Lionel Richie didn’t dress it up, and he didn’t leave much room for interpretation.
Speaking on the VEEPS Artist Friendly podcast, the 76-year-old laid out what he sees as the fundamental contradiction in modern fame. Artists spend years trying to be seen, he said, only to recoil once the attention actually arrives. His warning was simple: if you don’t like interacting with people, you’re going to struggle with what comes next.
He described the pattern in blunt terms—early career, it’s “look at me.” Once success hits, it flips to “don’t look at me.” For Richie, that shift isn’t just awkward, it’s unsustainable. Fame, in his view, comes with an unavoidable exchange: attention in return for access.
The timing of his comments lines up with the ongoing backlash surrounding Chappell Roan, who has faced criticism over how she’s handled fan interactions. Past remarks calling some fans “weird” or “creepy,” along with a reported incident involving a bodyguard confronting a young fan in Brazil, have kept the issue in circulation. Roan has pushed back in her own way, arguing that public recognition shouldn’t erase personal boundaries or invite intrusive behavior.
Richie’s perspective doesn’t engage much with that distinction. He focuses on the basics—acknowledgment, eye contact, a short exchange. According to him, even a few seconds of engagement can shape how an artist is perceived long-term. Ignore that, and the reputation builds just as quickly in the opposite direction.
Joel Madden, who hosted the conversation, pointed to Richie’s consistency. Whether it’s a concert or a restaurant, Richie makes a point of acknowledging people who recognize him. It’s not performative, at least not in how he describes it—it’s habit, built from remembering what it felt like to be unknown.
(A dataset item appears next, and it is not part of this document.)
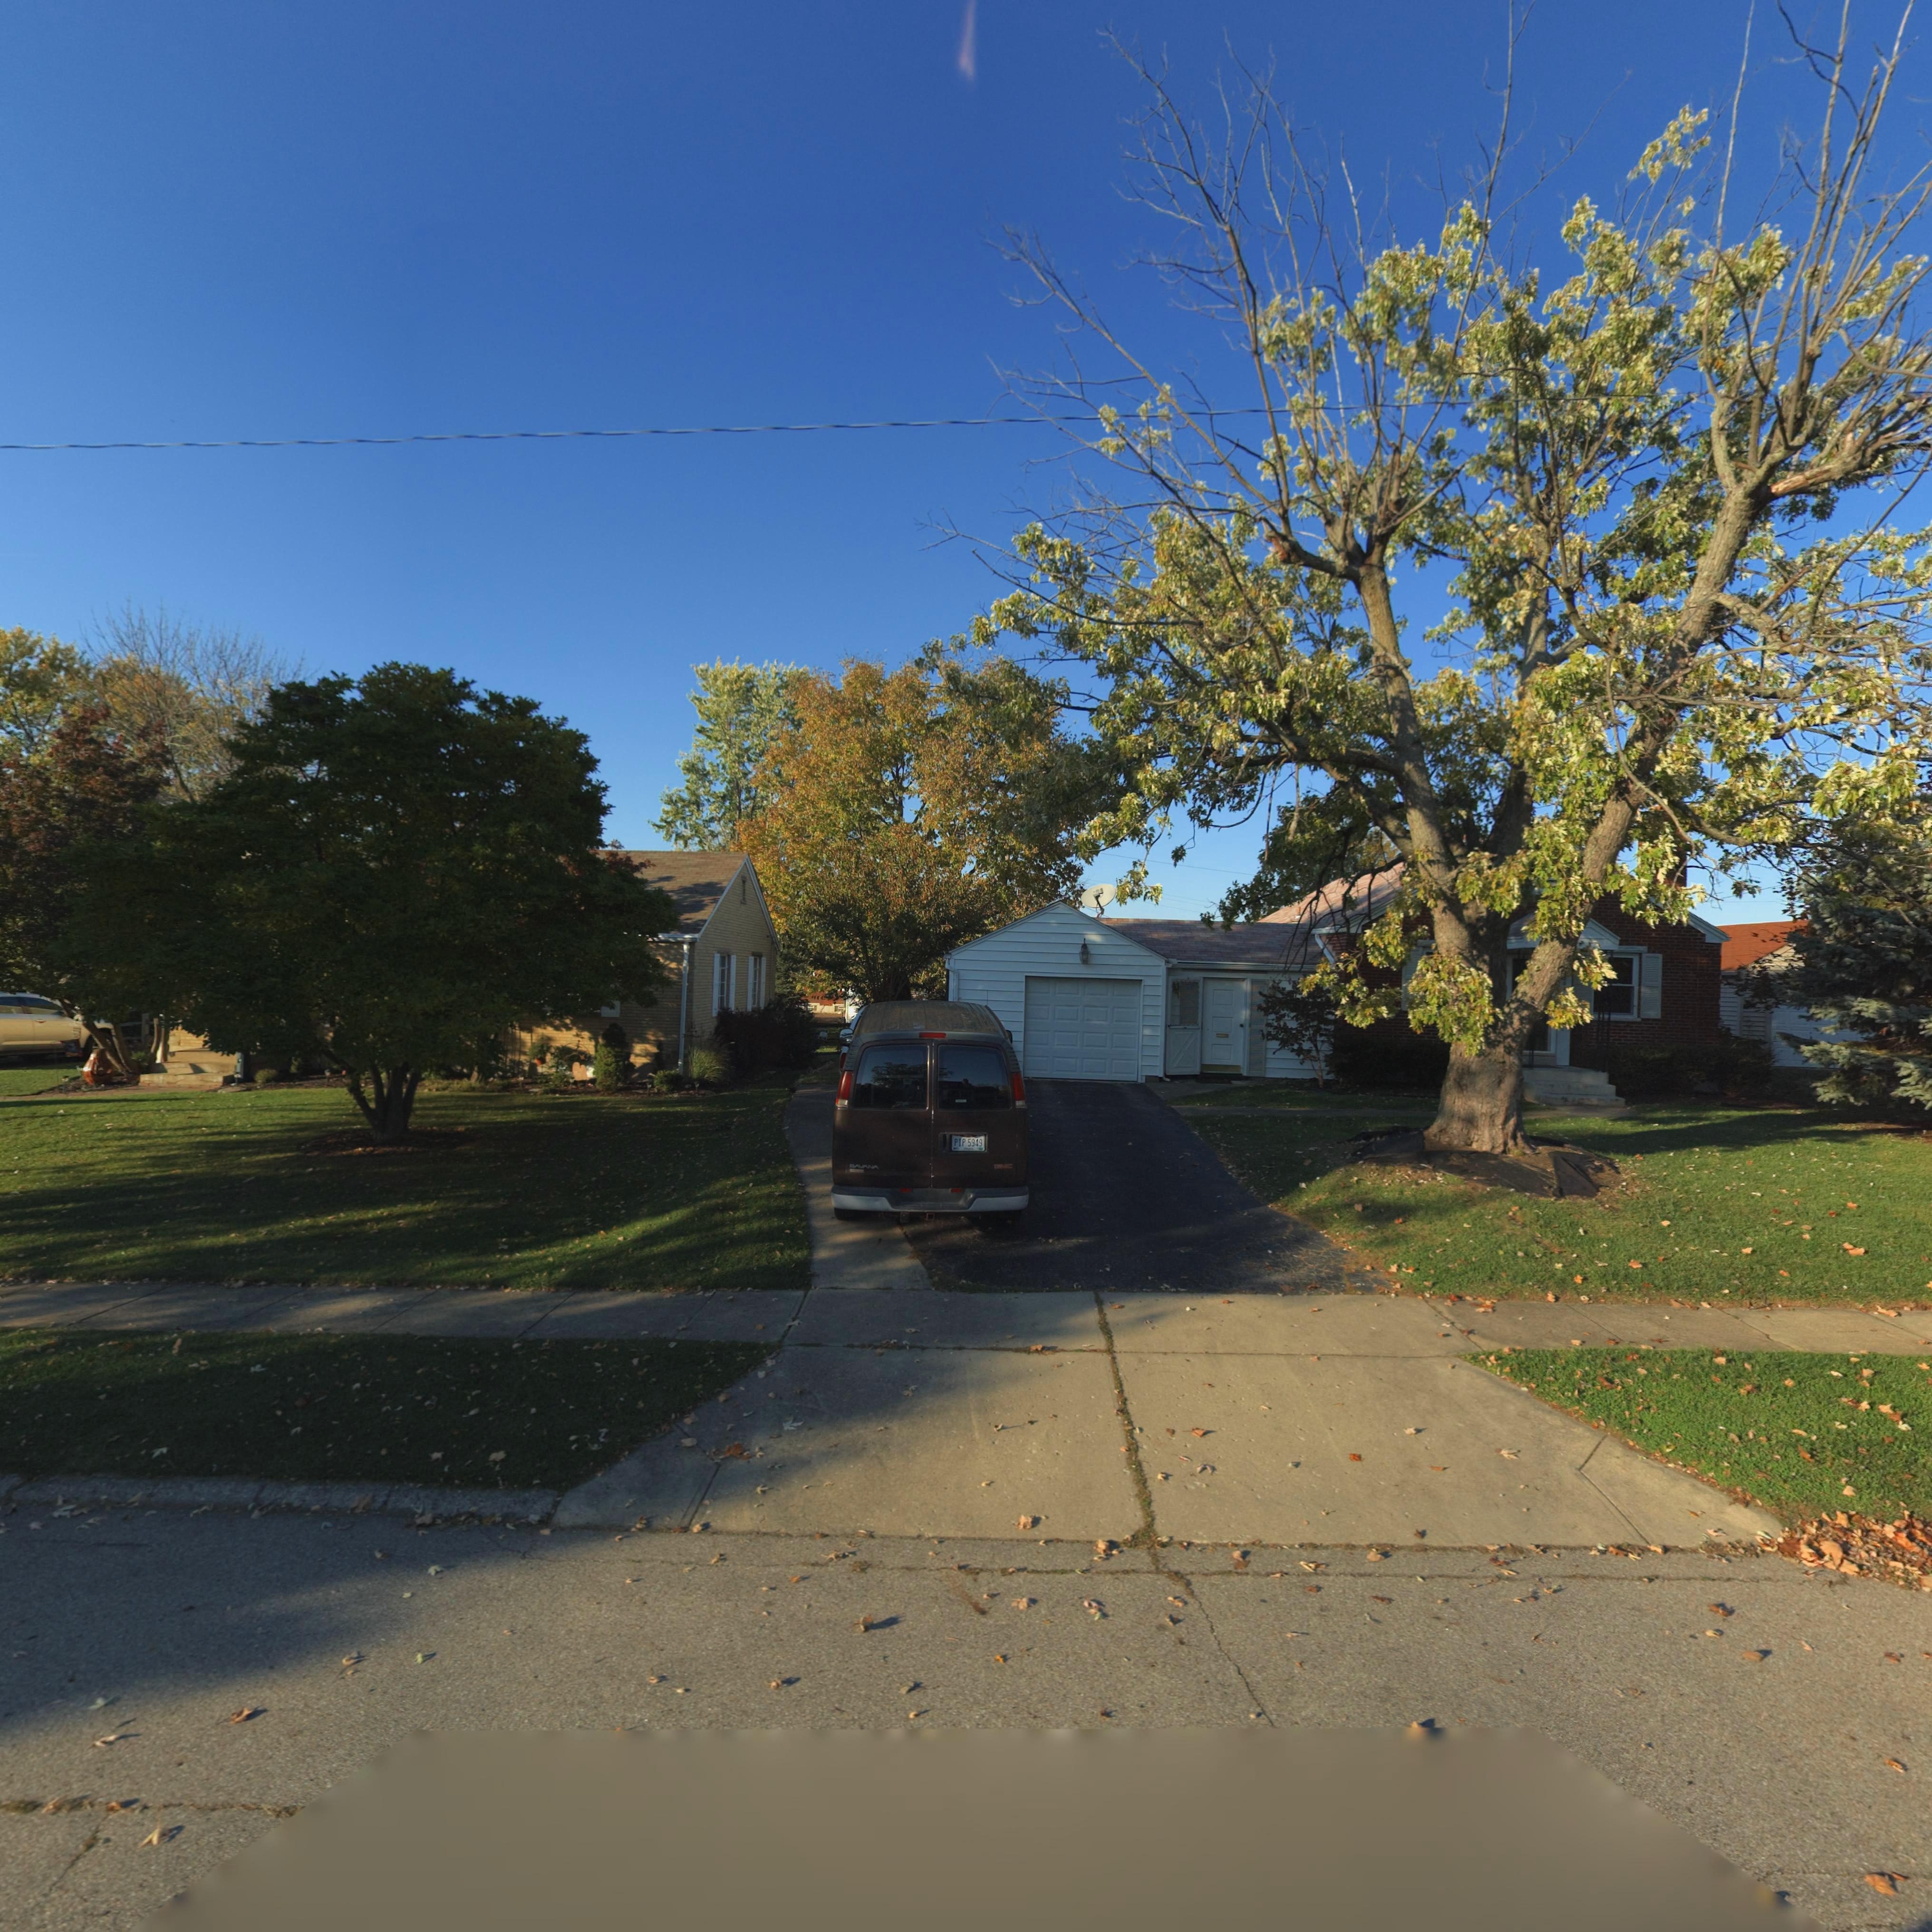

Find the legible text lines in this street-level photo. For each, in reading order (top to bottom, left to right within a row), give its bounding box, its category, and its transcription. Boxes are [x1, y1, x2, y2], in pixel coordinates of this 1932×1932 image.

That idea—memory as a guide—sits at the center of his approach. He recalled being “invisible” earlier in his life and treats that as a reason not to ignore people now. For him, the interaction doesn’t need to be long or deep. It just needs to happen.
He also framed it in practical terms. Reputation spreads whether you manage it or not. Without social media, he said, word-of-mouth still travels fast. One negative impression can stick just as easily as a positive one.
Whether newer artists accept that tradeoff—or try to redefine it—is where the friction keeps showing up.